We discussed the concerns about the contract that include the 50 year term of the contract that is with a foreign owned company, unknown cost of tolling rates due to variable rate tolling, the potential complications with merging into and out of the managed lanes, and the depth of the asphalt in the managed lanes that prevents trucks from using them.  We agreed that there is work to be done to make the contract better.  I encouraged the Senators to read the Executive Summary that addresses how Texas handled tolling when their projects opened as well as their requirement to have trucks use the lanes.  Local road improvements, with the current dollars allocated, will offer alternate North / South corridors for our residents to help reduce the dependency of using I-77 when traveling within our community.

Closing Remarks

Mayor Woods and I expressed concerns for a loss in property values for our businesses and homeowners if we do not get our interstate system fixed now – not 10 years or longer from now.  We are already seeing real estate sales in larger homes going to other locations based on conversations with local leading realtors.  Our quality of life has been affected by long and unpredictable commute times to and from Mooresville to Charlotte.  I also expressed my opinion that the “on line” poll, with a few hundred respondents, does not accurately reflect a desire to cancel the current contract and stop construction that has been underway for 6 months with a completion date in 2.5 years.

Both Mayor Woods and I acknowledged that we have very mixed feelings within our community towards the project and that our Town Boards have passed several Resolutions against the managed Lanes project.
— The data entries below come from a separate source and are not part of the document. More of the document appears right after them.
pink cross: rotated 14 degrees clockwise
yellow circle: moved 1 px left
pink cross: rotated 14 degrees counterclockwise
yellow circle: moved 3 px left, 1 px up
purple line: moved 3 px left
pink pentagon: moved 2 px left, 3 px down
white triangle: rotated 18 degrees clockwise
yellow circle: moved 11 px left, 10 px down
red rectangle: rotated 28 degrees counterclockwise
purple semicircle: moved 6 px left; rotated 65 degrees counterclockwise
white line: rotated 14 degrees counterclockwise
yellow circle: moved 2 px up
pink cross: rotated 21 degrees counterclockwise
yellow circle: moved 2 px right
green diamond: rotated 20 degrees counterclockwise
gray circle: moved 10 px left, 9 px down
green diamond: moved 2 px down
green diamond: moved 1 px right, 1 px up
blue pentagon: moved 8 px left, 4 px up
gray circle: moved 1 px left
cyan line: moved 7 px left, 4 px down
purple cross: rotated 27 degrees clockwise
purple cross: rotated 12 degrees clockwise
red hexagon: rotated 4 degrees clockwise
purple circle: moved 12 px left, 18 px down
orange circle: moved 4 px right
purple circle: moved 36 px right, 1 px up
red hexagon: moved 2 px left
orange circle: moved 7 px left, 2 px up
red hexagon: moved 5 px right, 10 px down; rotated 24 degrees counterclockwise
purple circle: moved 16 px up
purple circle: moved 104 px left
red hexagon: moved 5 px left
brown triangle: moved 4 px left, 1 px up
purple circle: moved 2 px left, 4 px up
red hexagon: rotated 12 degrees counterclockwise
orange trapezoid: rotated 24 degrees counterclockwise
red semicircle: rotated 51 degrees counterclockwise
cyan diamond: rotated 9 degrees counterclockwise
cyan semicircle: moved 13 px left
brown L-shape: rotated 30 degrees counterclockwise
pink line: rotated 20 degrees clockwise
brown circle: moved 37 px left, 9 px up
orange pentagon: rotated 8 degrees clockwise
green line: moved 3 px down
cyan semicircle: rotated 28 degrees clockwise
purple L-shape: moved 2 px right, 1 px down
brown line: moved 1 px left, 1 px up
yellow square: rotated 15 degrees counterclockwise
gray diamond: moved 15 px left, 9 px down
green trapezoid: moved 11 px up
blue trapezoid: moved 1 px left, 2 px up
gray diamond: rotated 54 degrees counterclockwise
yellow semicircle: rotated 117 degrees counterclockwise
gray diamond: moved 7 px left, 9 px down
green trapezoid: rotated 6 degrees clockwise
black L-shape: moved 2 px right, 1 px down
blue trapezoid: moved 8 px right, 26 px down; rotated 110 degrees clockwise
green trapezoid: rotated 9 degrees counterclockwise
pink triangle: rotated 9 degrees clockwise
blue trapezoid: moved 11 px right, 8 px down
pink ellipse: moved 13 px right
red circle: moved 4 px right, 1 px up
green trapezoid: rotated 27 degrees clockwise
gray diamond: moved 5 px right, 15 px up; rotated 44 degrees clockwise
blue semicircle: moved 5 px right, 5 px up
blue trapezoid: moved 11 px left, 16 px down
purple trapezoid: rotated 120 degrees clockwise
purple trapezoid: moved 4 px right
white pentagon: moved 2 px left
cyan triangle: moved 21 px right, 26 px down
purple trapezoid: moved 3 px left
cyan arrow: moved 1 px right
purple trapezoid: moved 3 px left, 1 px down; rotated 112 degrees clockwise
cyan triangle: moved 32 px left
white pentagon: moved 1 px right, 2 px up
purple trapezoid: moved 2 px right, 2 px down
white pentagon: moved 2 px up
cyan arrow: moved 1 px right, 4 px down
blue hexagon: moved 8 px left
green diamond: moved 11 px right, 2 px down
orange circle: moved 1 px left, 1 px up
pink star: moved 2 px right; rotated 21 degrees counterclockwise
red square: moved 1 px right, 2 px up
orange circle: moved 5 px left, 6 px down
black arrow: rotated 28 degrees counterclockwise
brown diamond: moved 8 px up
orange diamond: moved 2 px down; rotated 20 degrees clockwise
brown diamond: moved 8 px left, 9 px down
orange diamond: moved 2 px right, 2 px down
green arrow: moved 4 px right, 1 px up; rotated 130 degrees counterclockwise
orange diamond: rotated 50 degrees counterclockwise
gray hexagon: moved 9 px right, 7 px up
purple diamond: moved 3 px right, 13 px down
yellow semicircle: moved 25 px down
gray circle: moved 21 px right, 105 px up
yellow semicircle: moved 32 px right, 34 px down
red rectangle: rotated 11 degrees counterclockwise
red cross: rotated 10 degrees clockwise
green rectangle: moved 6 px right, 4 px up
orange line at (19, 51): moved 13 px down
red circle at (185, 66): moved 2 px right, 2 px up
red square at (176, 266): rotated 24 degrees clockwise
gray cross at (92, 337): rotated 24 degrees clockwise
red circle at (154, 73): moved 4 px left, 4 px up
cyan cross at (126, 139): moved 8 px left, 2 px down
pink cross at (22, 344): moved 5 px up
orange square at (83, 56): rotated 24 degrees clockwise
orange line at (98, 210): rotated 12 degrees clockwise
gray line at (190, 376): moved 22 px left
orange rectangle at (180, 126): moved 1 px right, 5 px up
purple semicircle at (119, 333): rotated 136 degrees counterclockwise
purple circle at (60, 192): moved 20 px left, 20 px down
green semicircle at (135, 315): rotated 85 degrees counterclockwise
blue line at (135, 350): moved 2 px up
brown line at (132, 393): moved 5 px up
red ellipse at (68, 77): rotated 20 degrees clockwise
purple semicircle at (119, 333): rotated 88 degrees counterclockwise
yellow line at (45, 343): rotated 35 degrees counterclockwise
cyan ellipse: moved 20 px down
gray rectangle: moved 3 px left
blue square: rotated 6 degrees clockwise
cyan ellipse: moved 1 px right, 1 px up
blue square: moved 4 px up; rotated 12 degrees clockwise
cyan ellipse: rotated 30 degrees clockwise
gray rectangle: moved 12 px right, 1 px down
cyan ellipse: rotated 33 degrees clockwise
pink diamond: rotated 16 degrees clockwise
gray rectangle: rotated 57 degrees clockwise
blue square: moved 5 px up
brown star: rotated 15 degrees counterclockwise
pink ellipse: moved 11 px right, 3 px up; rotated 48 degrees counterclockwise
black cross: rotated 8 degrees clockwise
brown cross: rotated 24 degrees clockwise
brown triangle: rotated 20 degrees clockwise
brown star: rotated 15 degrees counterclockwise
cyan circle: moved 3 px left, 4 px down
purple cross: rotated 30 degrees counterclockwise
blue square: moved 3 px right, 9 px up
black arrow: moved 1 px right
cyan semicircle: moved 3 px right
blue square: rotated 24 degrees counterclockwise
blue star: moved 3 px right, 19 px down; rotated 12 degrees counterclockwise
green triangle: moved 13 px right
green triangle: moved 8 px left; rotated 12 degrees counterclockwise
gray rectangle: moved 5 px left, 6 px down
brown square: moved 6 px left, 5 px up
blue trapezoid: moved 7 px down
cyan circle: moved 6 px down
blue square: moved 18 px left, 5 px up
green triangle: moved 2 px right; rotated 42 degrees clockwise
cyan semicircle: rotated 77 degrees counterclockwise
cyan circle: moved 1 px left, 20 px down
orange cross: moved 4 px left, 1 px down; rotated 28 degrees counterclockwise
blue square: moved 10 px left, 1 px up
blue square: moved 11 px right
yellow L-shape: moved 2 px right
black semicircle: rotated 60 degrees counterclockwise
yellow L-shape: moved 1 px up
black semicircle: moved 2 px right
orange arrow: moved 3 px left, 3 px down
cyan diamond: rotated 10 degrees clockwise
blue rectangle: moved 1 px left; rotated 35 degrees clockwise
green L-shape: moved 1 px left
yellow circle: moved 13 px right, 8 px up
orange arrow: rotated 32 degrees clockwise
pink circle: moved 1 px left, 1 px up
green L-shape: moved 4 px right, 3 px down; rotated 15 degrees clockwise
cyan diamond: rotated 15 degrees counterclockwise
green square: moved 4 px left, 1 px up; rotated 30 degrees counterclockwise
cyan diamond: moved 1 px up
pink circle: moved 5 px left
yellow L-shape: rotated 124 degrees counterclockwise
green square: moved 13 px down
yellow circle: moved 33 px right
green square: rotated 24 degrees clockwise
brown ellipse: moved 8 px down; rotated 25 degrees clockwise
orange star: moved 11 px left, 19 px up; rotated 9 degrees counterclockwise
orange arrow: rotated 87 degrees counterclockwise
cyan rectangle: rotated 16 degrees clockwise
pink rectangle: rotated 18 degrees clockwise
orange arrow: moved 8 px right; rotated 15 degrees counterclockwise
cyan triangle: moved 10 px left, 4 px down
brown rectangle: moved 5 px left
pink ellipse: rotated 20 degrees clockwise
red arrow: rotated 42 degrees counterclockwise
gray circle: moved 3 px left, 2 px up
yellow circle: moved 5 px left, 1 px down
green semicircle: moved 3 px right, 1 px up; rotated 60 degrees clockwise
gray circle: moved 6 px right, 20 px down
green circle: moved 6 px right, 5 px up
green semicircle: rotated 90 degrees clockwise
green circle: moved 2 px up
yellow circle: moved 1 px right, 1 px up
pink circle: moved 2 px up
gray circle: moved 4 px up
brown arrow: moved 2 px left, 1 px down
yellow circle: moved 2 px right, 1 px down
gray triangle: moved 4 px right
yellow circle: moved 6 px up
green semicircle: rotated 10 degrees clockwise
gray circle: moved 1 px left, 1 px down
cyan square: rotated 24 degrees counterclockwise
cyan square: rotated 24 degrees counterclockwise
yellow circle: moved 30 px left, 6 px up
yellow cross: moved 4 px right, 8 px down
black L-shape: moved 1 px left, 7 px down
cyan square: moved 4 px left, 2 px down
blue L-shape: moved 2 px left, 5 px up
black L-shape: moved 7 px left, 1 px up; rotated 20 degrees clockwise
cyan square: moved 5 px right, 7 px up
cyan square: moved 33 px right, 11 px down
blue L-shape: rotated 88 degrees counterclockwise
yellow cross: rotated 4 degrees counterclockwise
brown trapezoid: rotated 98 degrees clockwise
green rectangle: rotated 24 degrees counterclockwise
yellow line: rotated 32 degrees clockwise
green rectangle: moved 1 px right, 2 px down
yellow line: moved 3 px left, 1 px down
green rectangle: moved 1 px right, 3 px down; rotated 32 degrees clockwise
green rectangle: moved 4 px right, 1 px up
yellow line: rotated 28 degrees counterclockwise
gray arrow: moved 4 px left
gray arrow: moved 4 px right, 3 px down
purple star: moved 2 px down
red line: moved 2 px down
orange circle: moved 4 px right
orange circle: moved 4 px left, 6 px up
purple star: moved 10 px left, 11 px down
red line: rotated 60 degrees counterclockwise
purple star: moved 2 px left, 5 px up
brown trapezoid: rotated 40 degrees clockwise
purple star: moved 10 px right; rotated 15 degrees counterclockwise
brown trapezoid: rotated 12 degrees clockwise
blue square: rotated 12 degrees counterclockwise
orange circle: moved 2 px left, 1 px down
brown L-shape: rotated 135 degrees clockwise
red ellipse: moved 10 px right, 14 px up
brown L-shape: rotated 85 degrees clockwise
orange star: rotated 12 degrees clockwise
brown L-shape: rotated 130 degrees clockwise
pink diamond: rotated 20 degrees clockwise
Dinner with the Mecklenburg County Legislative Delegation

After our meeting, as part of the annual state-wide Town Hall Day in Raleigh, I attended the Mecklenburg County dinner as the representative from our Town.  Other participants included the Governor, Legislators from both the House and Senate, City of Charlotte Leaders and representatives from all Towns across the county except for one. Senator Tarte, Mayor Woods and I had a brief discussion with House Representative Jeter to let him know about the meeting with Senator Berger.

At the conclusion of dinner, several short comments and speeches were provided by Legislators and Mayors.  I fully support the words of Senator Tarte and his offer to, “do whatever is required to support and keep Pat in the Governor’s Mansion beyond this November.”